Tramadol (as the racemic, cis-hydrochloride salt), is available as a generic in the U.S. from any number of different manufacturers, including Amneal, Caraco, Mylan, Cor Pharma, Mallinckrodt, Pur-Pak, APO, Teva, and many more. Typically, the generic tablets are sold in 50 mg tablets. Brand name formulations include Ultram ER, and the original Ultram from Ortho-McNeil (cross-licensed fromGrünenthal GmbH). The extended-release formulation of tramadol—which, amongst other factors—was intended to be more abuse-deterrent than the instant release) allegedly possesses more abuse liability than the instant release formulation.^{[citation needed]} The U.S.Food and Drug Administration (FDA) approved tramadol in March 1995 and an extended-release (ER) formulation in September 2005.^[68]It is covered by U.S. patents nos. 6,254,887^[69] and 7,074,430.^[70][71] The FDA lists the patents as scheduled for expiration on May 10, 2014.^[70] However, in August 2009, U.S. District Court for the District of Delaware ruled the patents invalid, which, if it survives appeal, would permit manufacture and distribution of generic equivalents of Ultram ER in the United States.^[72]
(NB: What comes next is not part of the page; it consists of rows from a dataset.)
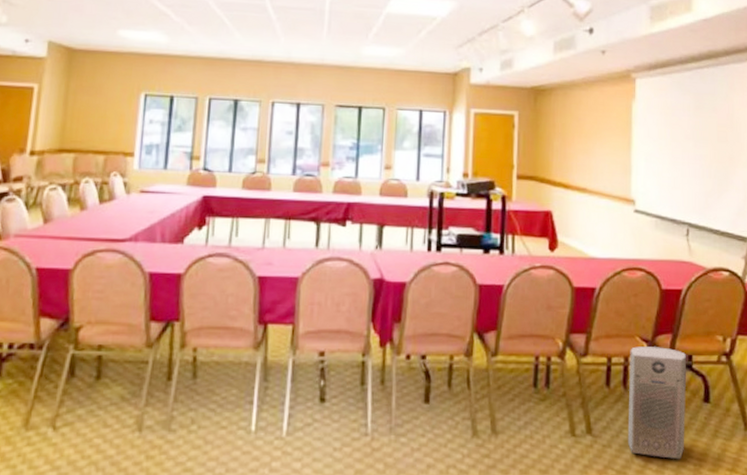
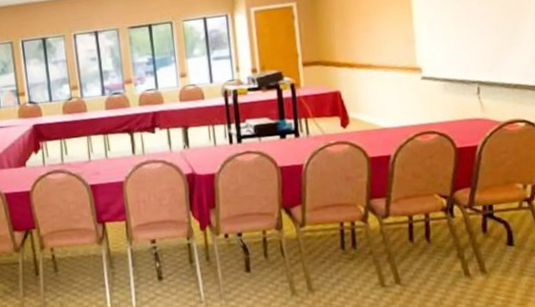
air purifier: present [627,346,686,460] -> none [430,200,491,299]

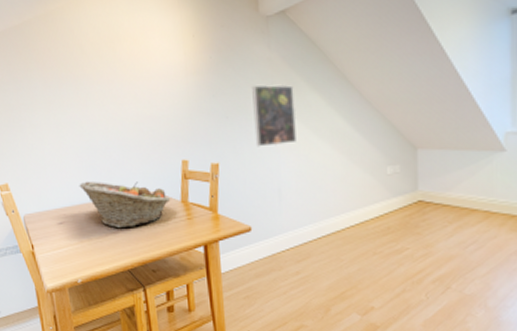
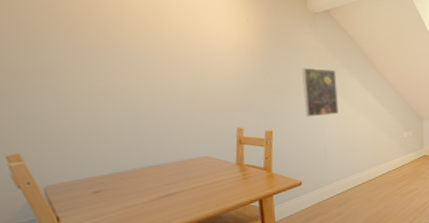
fruit basket: present [79,181,171,229] -> none [120,148,226,192]

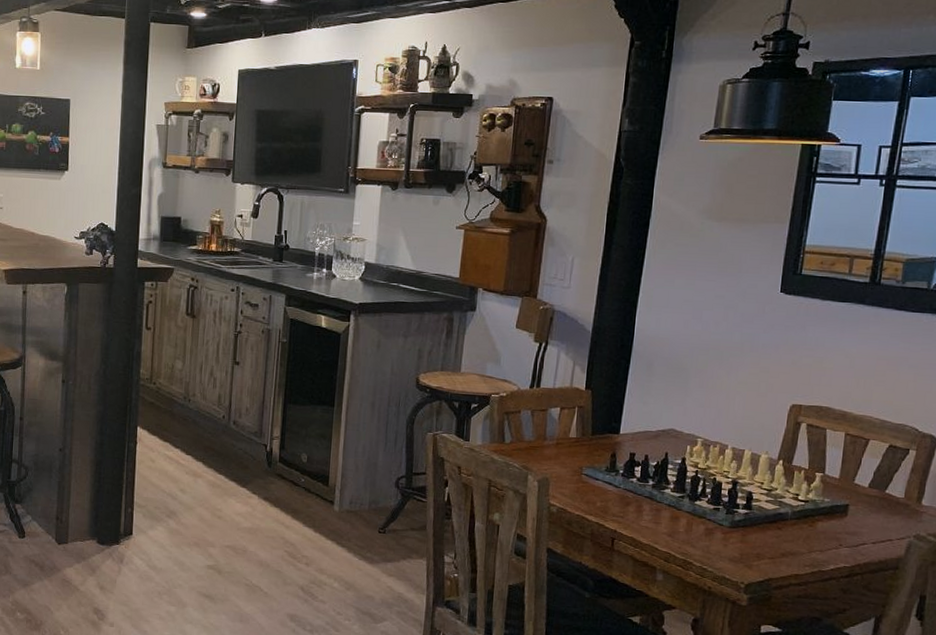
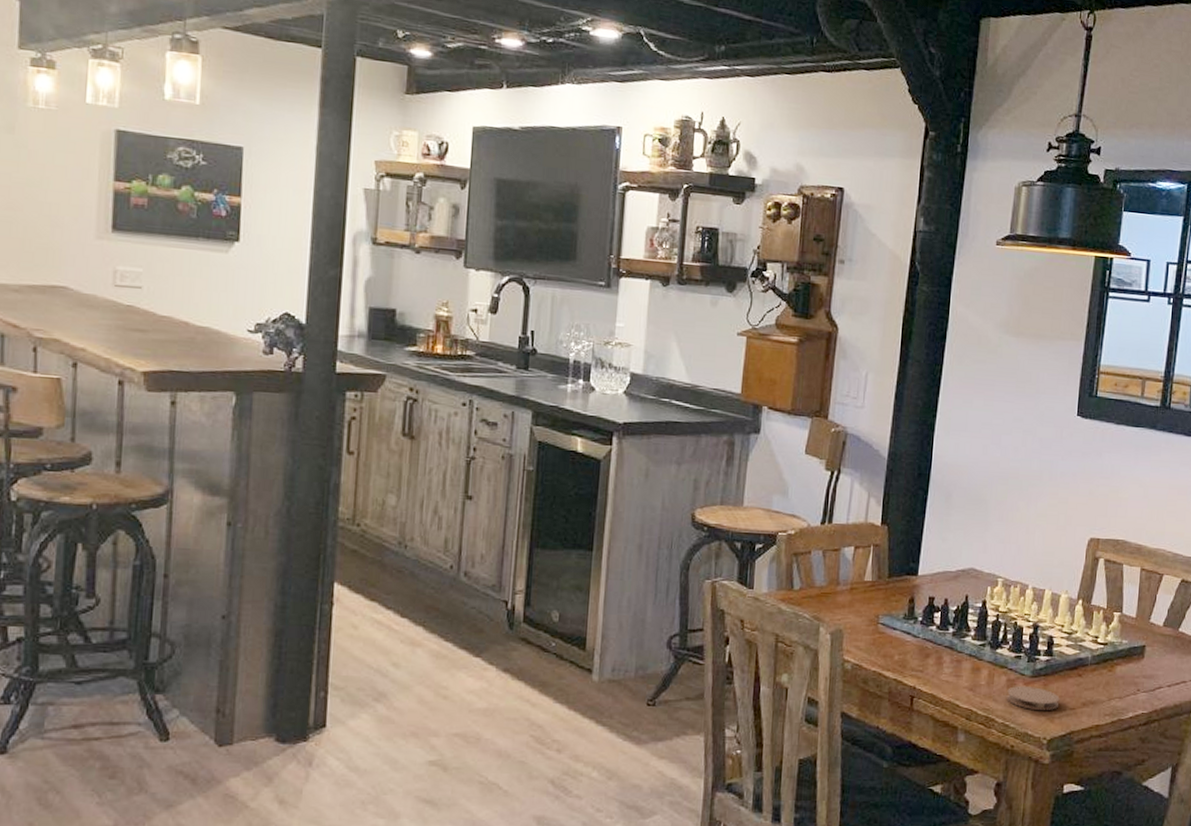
coaster: none [705,535,758,559] -> present [1007,686,1060,711]

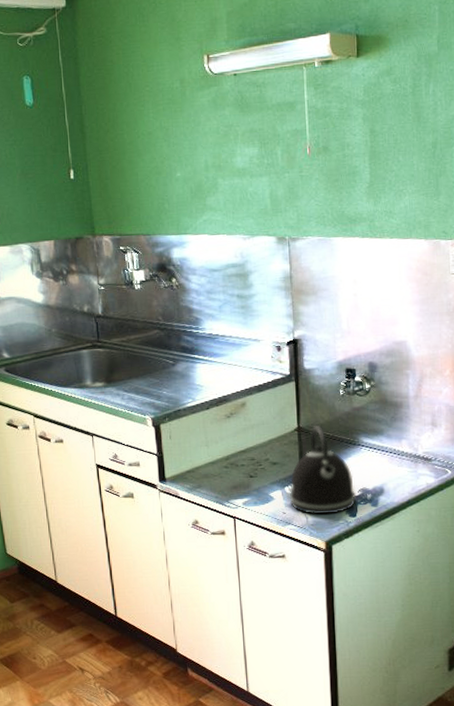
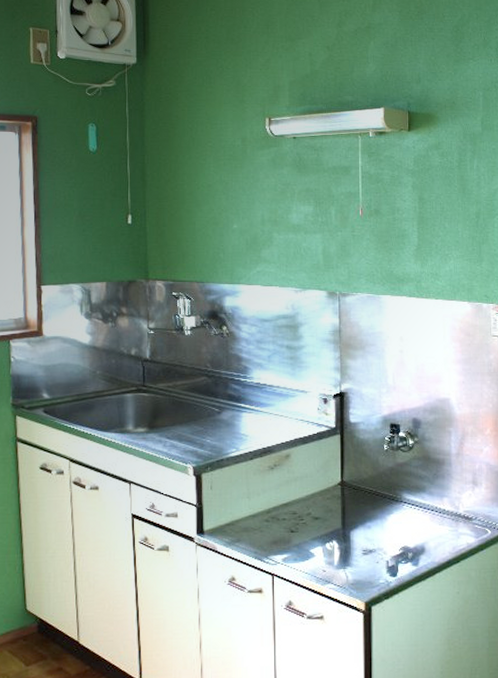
kettle: present [289,424,357,515] -> none [330,479,398,574]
Although Tramadol is not a federally controlled substance in the United States, Kentucky, Arkansas, Ohio, Kansas, Tennessee, Illinois, Wyoming, Mississippi, North Dakota, West Virginia, Oklahoma and the U.S. military have classified Tramadol as a schedule 4 controlled substance under state law. ^[73] The State of Oklahoma will make Ultram schedule IV effective November 1, 2012. ^[74] Other states have legislation pending concerning scheduling tramadol. Sweden, as of May 2008, has chosen to classify tramadol as acontrolled substance in the same way as codeine and dextropropoxyphene. This means that the substance is a scheduled drug. But unlike codeine and dextropropoxyphene, a normal prescription can be used at this time.^[75] In Mexico, combined with paracetamol and sold under the brand name Tramacet, it is widely available without a prescription. In most Asian countries such as the Philippines, it is sold as a capsule under the brand name Tramal, where it is mostly used to treat labor pains.